• [Task instructions] Copy the lines below word for word, omitting the pictures from your answer.

• [Provided information]
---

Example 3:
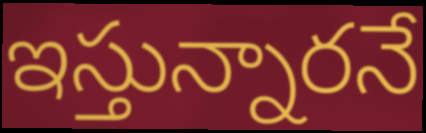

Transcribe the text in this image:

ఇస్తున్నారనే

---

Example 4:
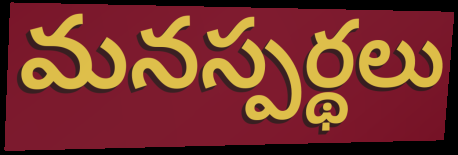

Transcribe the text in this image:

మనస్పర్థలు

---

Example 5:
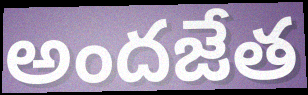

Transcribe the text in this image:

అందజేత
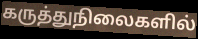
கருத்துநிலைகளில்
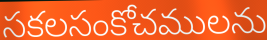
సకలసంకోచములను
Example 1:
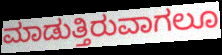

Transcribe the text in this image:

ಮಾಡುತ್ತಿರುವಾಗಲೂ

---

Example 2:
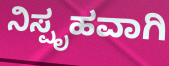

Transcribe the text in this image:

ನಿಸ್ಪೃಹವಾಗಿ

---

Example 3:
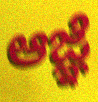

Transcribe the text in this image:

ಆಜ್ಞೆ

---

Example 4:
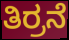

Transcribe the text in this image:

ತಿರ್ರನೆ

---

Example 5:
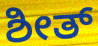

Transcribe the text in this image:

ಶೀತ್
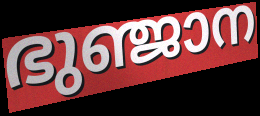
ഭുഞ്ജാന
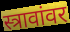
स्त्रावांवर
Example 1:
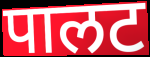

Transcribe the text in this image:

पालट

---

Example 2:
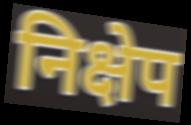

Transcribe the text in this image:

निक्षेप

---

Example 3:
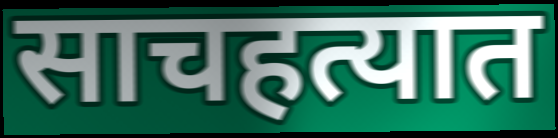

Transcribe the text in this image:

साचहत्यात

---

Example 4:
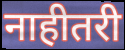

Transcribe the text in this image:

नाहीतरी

• [Task result]
---

Example 3:

Transcribe the text in this image:

ఇస్తున్నారనే

---

Example 4:

Transcribe the text in this image:

మనస్పర్థలు

---

Example 5:

Transcribe the text in this image:

అందజేత
கருத்துநிலைகளில்
సకలసంకోచములను
Example 1:

Transcribe the text in this image:

ಮಾಡುತ್ತಿರುವಾಗಲೂ

---

Example 2:

Transcribe the text in this image:

ನಿಸ್ಪೃಹವಾಗಿ

---

Example 3:

Transcribe the text in this image:

ಆಜ್ಞೆ

---

Example 4:

Transcribe the text in this image:

ತಿರ್ರನೆ

---

Example 5:

Transcribe the text in this image:

ಶೀತ್
ഭുഞ്ജാന
स्त्रावांवर
Example 1:

Transcribe the text in this image:

पालट

---

Example 2:

Transcribe the text in this image:

निक्षेप

---

Example 3:

Transcribe the text in this image:

साचहत्यात

---

Example 4:

Transcribe the text in this image:

नाहीतरी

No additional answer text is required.